Through sheer determination, Leigh held back her illness so that she could continue her work, following each episode of mania with apologies to her friends. She could be in the midst of an episode, shaking from the intensity of it off camera, pull herself together for a scene, and then return to the sidelines, once again in agony.

Leigh's good manners, style and professionalism endeared her to friends, co-workers and an adoring public. The enduring halo of Scarlett cemented that goodwill, and had she not succumbed to tuberculosis at age 53, it is likely that she would have kept her prestige. She was not one to fade away into obscurity.

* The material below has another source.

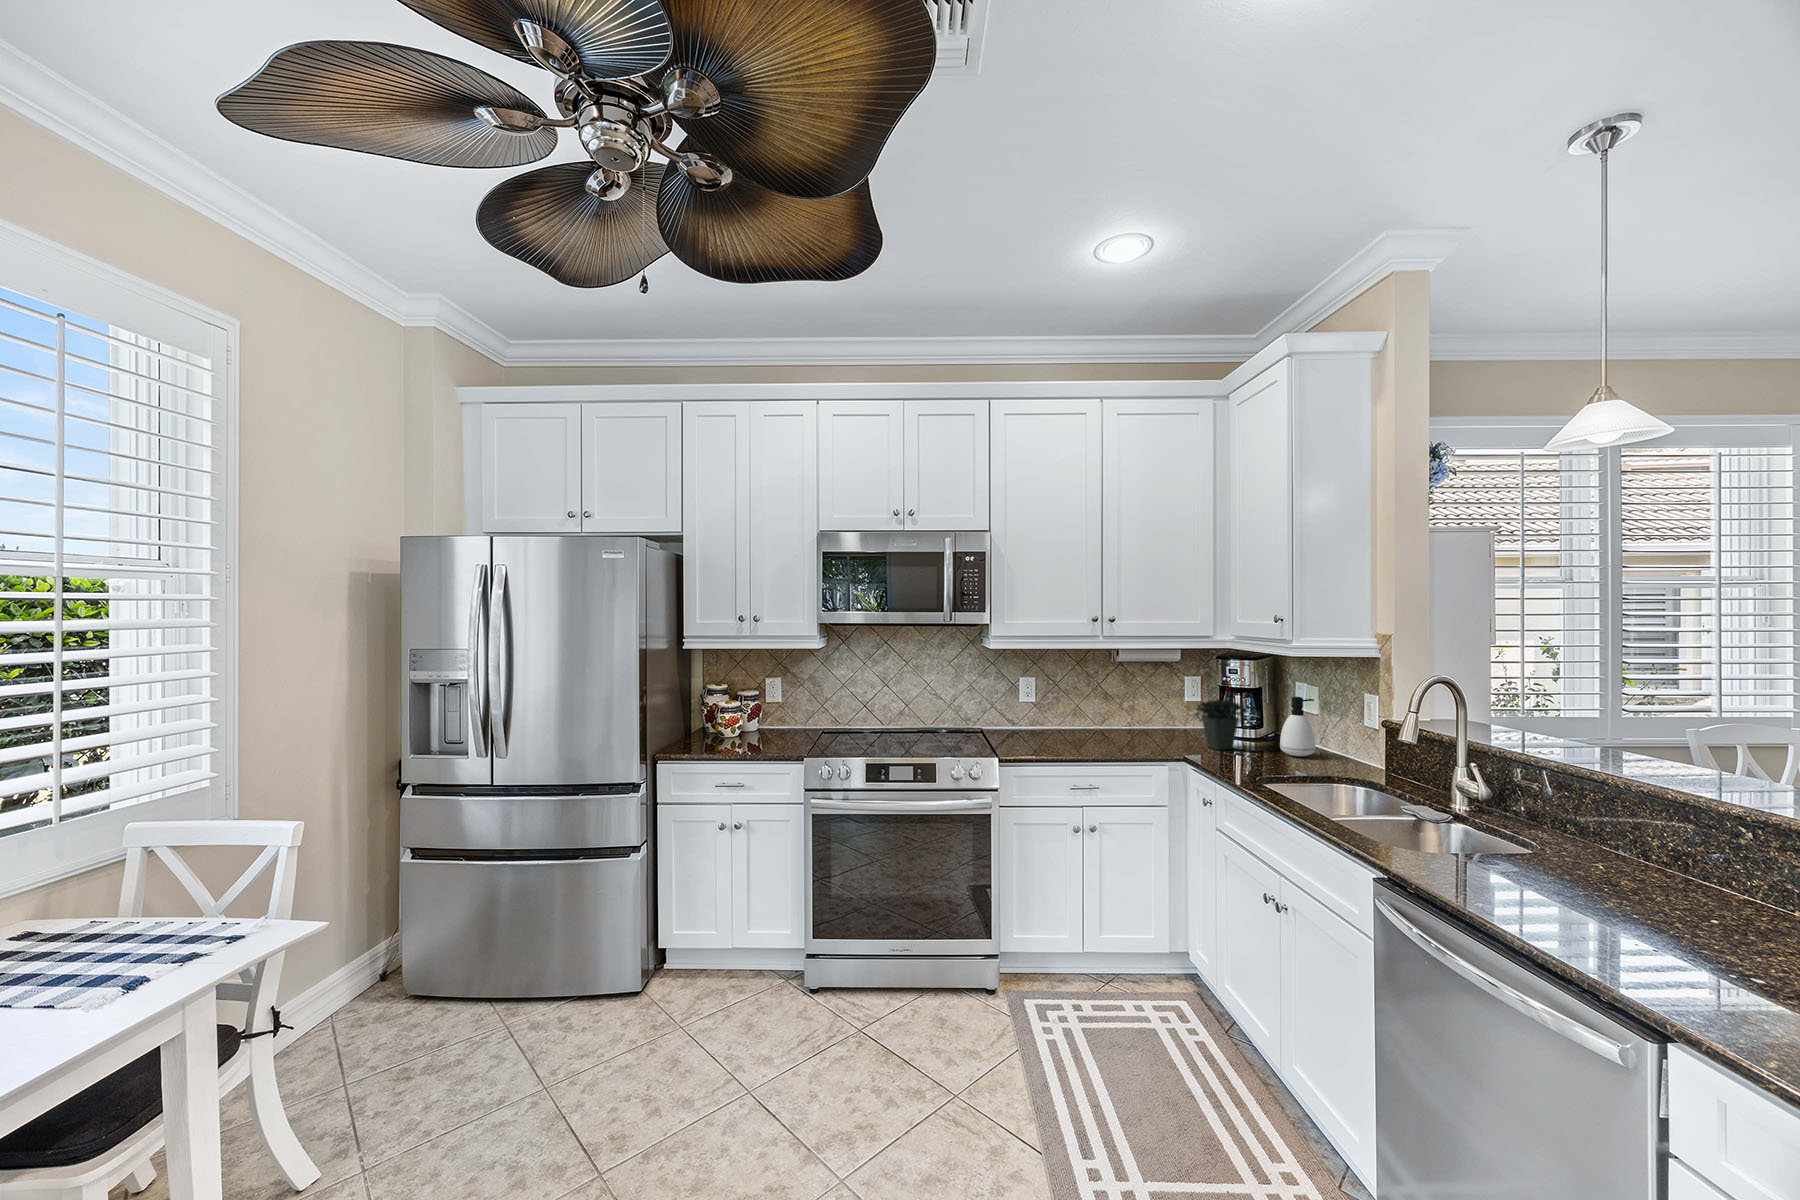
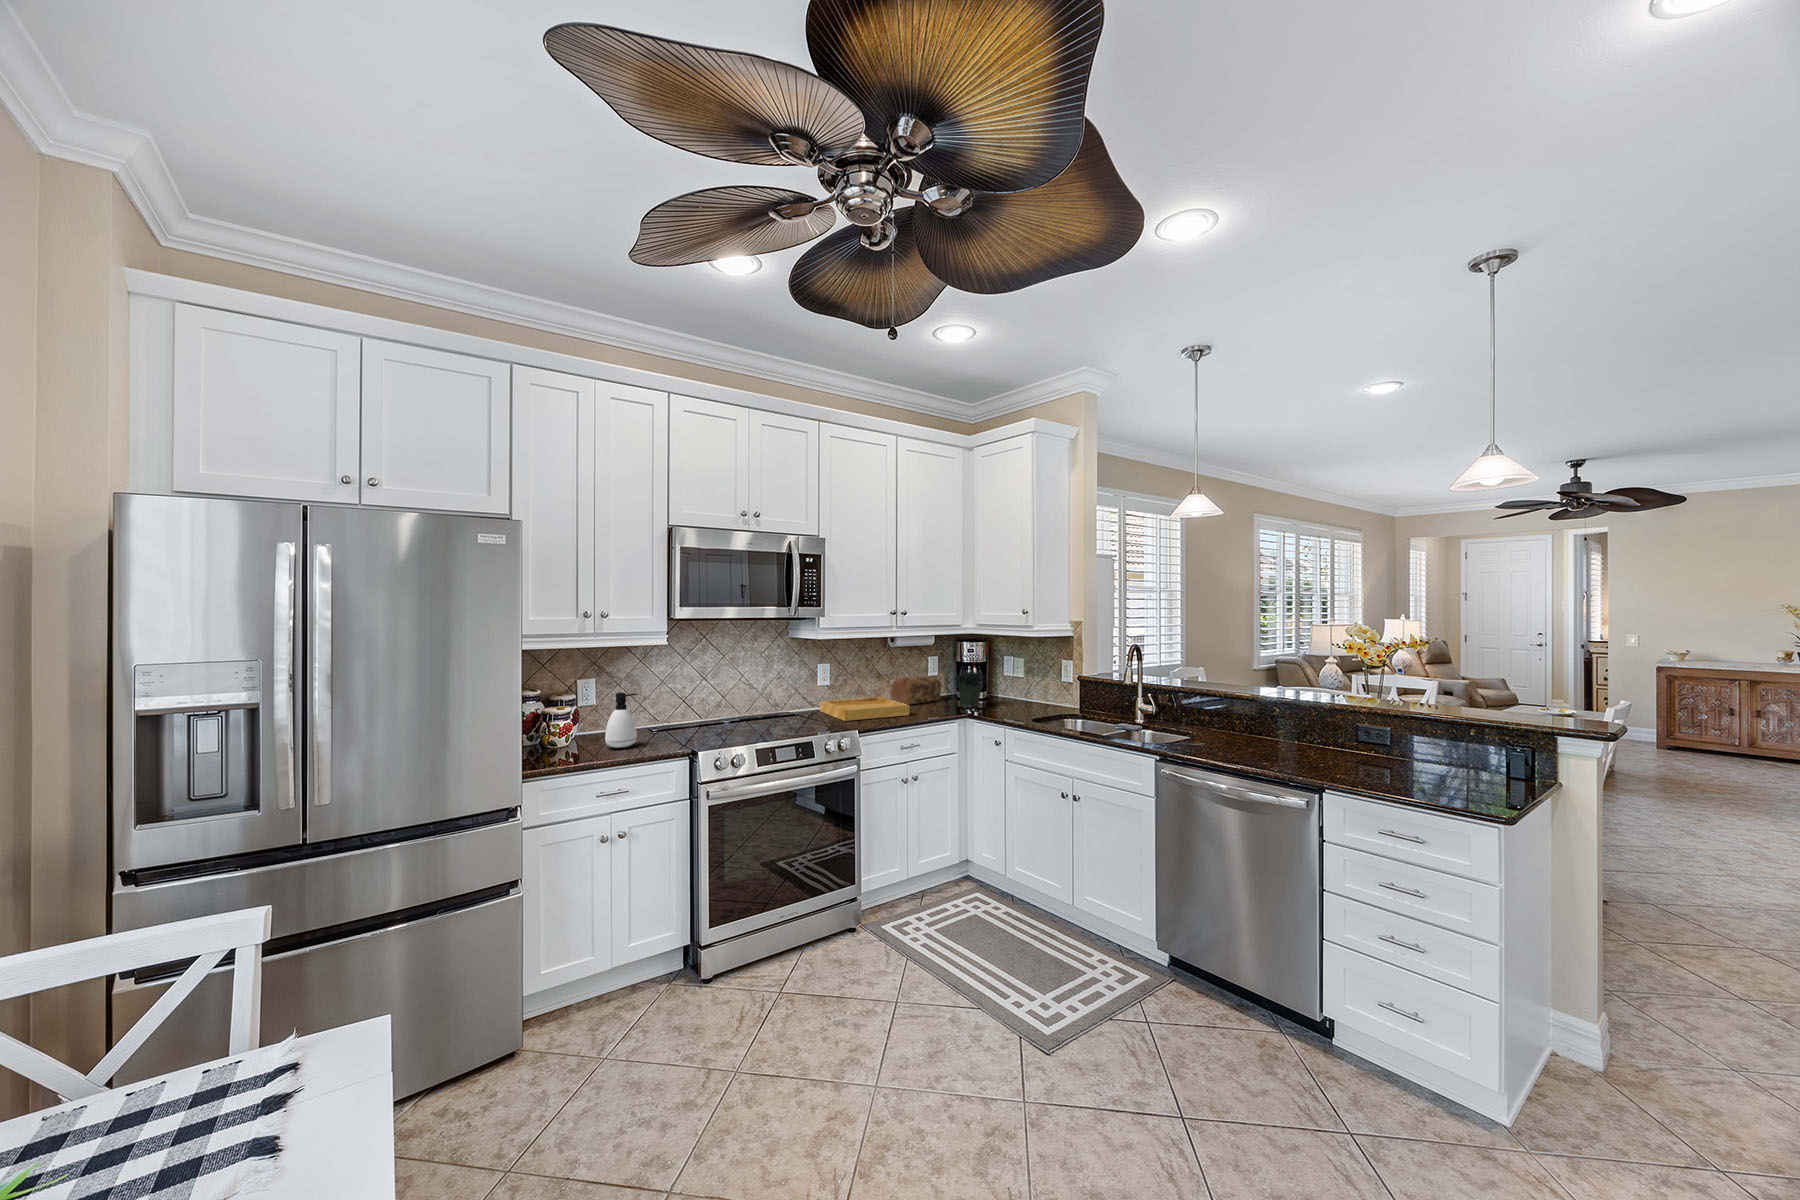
soap dispenser: present [1280,697,1316,756] -> present [605,692,637,748]
bread loaf: none [1122,699,1197,737] -> present [890,676,941,705]
tray: none [1019,721,1111,749] -> present [819,697,909,721]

Bean is a compassionate biographer, and she has constructed a loving, balanced portrait of the actress. She acknowledges that Leigh was not always an angel, sharing Streetcar co-star Karl Malden's story of how the actress snubbed his wife at a social event and tales of her infidelities with other actors. Explored here in detail are the complexities of a woman who essentially abandoned her baby daughter, while she eventually became a maternal figure to Olivier's son Tarquin, from whose mother she stole his father. There are two dark Viviens at play here: one who sins because of a manic episode and another who rebels against convention to pursue her passions.

Though Intimate Portrait could stand on its text alone, the photos that Bean has found, many of them previously unpublished, are striking and sometimes astonishingly revealing. From public appearances, to cozy private picnics, these images reveal a glamorous and yet down-to-earth woman with an intoxicating verve for life. The overall book design is beautiful as well, sensual almost, with rare attention to details including color, endplate design and organization. It is an elegant presentation worthy of its subject.

Many thanks to Running Press for providing a copy of the book for review.